BERDASARKAN definisi yang ditetapkan oleh IPCC (Intergovernmental Panel on Climate Change), Net Zero Emission (NZE) adalah suatu kondisi seimbang di mana jumlah emisi gas rumah kaca yang dikeluarkan ke atmosfer berjumlah sama dengan emisi yang diserap dari atmosfer.
Kondisi ini diupayakan untuk memitigasi efek gas rumah kaca yang menyebabkan kenaikan temperatur global yang dapat mengakibatkan berbagai bencana.
Sasaran atau ‘target’ Net Zero Emission dicanangkan oleh pemerintah Indonesia dalam COP (Conference of Parties) 26 di Glasgow tahun 2021, untuk bisa dicapai pada tahun 2060 atau lebih awal lagi (seperti dilansir dalam laman BRIN – Badan Riset dan Inovasi Nasional).
Target ini kemudian diadopsi oleh berbagai pihak sebagai bentuk komitmen dan tanggung jawab untuk memitigasi perubahan iklim.
Kementerian Energi dan Sumber Daya Mineral (ESDM) menetapkan strategi-strategi untuk mencapai target ini, di antaranya dengan melakukan revisi Kebijakan Energi Nasional (KEN) bersama dengan Dewan Energi Nasional (DEN) agar langkah yang diambil tidak mengganggu pembangunan serta peta jalan menuju transisi energi terbarukan.
Di dunia industri migas, komitmen ini kemudian diperkuat sebagai tema utama dalam konferensi IPA (Indonesian Petroleum Association) pada Mei 2024, yaitu “Gaining Momentum to Advance Sustainable Energy Security in Indonesia and the Region”.
Pertamina di dalam laman-nya mencantumkan berbagai upaya dalam mencapai target Net Zero Emission melalui dua pilar utama (dekarbonisasi kegiatan usaha dan pengembangan bisnis hijau baru) dan tiga enabler, yaitu: pengembangan standar penghitungan karbon, organisasi yang mendukung pembangunan berkelanjutan, dan keterlibatan pemangku kepentingan.

DATA KAJIAN:
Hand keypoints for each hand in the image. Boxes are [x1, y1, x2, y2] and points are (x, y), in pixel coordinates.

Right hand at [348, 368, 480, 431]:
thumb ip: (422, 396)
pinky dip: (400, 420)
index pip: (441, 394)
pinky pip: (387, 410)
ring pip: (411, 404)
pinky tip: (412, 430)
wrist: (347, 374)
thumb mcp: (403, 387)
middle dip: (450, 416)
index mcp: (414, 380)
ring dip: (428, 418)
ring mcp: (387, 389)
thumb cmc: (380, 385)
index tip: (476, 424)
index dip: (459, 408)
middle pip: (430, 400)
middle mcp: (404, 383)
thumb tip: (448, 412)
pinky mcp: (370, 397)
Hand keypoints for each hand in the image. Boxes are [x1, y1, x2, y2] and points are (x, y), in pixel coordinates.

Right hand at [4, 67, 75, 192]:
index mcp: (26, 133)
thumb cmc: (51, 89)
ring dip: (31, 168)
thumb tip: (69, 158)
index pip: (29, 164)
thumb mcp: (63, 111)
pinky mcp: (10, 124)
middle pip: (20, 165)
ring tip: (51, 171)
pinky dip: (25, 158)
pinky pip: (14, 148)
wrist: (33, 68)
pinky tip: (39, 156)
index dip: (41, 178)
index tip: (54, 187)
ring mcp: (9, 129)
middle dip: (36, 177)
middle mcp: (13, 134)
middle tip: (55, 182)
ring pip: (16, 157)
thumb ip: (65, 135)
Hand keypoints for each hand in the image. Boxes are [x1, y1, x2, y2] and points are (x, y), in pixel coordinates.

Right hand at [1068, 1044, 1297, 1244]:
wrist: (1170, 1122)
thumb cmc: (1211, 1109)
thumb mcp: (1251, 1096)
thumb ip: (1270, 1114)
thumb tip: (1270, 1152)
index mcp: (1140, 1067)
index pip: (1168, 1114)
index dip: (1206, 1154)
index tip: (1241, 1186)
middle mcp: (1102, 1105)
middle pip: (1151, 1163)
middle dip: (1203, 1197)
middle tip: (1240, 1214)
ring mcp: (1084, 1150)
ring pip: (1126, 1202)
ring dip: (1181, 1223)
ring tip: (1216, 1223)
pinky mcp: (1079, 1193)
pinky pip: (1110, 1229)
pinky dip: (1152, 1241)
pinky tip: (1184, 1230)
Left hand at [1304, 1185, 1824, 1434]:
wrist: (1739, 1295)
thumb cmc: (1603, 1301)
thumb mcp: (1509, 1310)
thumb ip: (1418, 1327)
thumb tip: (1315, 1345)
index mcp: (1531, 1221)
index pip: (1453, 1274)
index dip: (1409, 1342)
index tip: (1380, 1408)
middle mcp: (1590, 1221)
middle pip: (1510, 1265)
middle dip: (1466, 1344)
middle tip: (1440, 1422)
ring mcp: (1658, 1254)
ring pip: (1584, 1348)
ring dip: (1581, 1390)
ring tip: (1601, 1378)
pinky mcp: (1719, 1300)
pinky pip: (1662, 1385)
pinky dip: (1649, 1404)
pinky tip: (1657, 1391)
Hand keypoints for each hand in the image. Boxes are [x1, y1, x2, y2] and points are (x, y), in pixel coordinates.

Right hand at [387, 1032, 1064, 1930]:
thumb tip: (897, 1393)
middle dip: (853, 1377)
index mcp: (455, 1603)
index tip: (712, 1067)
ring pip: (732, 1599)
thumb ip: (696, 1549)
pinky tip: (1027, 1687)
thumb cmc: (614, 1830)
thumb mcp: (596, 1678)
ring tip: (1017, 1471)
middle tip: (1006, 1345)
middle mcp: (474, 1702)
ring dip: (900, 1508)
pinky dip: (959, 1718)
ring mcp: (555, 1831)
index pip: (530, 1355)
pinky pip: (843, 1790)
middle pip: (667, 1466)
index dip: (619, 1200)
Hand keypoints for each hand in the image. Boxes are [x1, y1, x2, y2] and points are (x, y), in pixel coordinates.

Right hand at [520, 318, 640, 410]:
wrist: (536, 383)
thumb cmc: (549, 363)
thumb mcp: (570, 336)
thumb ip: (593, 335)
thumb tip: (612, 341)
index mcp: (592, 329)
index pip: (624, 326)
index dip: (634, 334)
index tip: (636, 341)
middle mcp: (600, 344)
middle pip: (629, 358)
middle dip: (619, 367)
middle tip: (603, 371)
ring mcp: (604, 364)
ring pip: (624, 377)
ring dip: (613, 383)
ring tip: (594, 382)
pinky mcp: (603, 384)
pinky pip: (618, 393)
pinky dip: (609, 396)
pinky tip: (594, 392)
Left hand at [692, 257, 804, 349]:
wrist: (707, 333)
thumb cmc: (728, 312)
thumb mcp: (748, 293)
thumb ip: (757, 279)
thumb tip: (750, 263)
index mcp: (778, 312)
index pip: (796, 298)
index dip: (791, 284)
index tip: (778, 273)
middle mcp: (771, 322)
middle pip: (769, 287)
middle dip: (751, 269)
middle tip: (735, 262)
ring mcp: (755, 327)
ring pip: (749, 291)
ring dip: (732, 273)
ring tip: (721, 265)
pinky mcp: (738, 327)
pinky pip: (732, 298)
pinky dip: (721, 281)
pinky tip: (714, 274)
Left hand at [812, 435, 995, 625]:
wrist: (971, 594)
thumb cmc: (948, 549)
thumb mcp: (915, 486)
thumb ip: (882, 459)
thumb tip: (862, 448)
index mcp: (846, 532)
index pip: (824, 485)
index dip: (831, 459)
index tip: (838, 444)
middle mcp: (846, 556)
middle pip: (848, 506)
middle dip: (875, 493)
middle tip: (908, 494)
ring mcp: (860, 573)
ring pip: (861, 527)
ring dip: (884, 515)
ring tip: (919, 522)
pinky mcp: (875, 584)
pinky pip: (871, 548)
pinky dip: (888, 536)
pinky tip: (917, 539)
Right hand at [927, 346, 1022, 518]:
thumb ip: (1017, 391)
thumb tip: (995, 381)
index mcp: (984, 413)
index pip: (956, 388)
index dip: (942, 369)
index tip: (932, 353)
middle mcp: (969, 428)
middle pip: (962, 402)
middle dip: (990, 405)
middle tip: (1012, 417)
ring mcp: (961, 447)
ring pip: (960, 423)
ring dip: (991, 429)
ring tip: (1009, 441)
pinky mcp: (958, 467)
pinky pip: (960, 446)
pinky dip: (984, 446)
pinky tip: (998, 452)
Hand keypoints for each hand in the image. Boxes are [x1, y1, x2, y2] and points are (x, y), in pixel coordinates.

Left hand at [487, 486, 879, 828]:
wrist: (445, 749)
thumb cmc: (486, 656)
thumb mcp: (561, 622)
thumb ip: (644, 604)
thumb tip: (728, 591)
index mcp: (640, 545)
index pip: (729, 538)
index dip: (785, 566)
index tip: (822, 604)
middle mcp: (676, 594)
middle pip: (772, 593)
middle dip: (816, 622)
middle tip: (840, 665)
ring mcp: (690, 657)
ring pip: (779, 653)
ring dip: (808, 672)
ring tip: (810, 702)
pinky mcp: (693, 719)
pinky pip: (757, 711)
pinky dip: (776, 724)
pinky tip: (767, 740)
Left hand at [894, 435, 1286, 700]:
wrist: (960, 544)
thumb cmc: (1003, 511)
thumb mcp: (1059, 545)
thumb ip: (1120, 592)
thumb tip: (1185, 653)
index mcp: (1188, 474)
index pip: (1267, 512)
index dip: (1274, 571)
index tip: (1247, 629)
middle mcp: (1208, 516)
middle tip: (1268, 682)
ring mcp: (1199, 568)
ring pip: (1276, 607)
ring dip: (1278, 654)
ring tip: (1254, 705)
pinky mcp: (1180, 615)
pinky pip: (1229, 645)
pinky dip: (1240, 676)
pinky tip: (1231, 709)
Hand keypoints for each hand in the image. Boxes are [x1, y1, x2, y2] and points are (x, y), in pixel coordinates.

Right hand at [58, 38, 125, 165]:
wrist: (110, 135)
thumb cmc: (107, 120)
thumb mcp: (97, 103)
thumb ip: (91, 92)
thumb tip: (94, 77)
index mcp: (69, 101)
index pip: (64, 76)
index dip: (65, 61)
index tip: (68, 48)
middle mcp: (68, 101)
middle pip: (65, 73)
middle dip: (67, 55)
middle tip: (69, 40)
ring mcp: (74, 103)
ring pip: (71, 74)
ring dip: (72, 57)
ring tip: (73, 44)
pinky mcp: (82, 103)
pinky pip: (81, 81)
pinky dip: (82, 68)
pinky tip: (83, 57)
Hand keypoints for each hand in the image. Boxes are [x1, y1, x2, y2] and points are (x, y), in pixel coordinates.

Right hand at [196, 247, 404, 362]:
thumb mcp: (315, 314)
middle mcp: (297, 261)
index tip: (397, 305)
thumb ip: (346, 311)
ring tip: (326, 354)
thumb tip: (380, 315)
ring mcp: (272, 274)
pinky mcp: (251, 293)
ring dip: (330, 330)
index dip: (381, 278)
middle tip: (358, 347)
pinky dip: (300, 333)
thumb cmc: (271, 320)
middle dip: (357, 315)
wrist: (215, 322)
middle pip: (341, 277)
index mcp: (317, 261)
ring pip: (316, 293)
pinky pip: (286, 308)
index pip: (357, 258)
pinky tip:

TUJUAN TUGAS:
Jawablah pertanyaan berikut berdasarkan kutipan sumber.
1. Dalam konferensi apa, di kota mana, dan pada tahun berapa pemerintah Indonesia mencanangkan target Net Zero Emission?
2. Paling lambat pada tahun berapa target tersebut ingin dicapai?
3. Apa saja dua pilar utama yang dicantumkan Pertamina dalam upaya mencapai target Net Zero Emission?
Entri-entri ini tidak memiliki kaitan dengan kutipan sumber.

HASIL LATIHAN:
1. COP (Conference of Parties) 26 di Glasgow pada tahun 2021.
2. Tahun 2060.
3. Dekarbonisasi kegiatan usaha dan pengembangan bisnis hijau baru.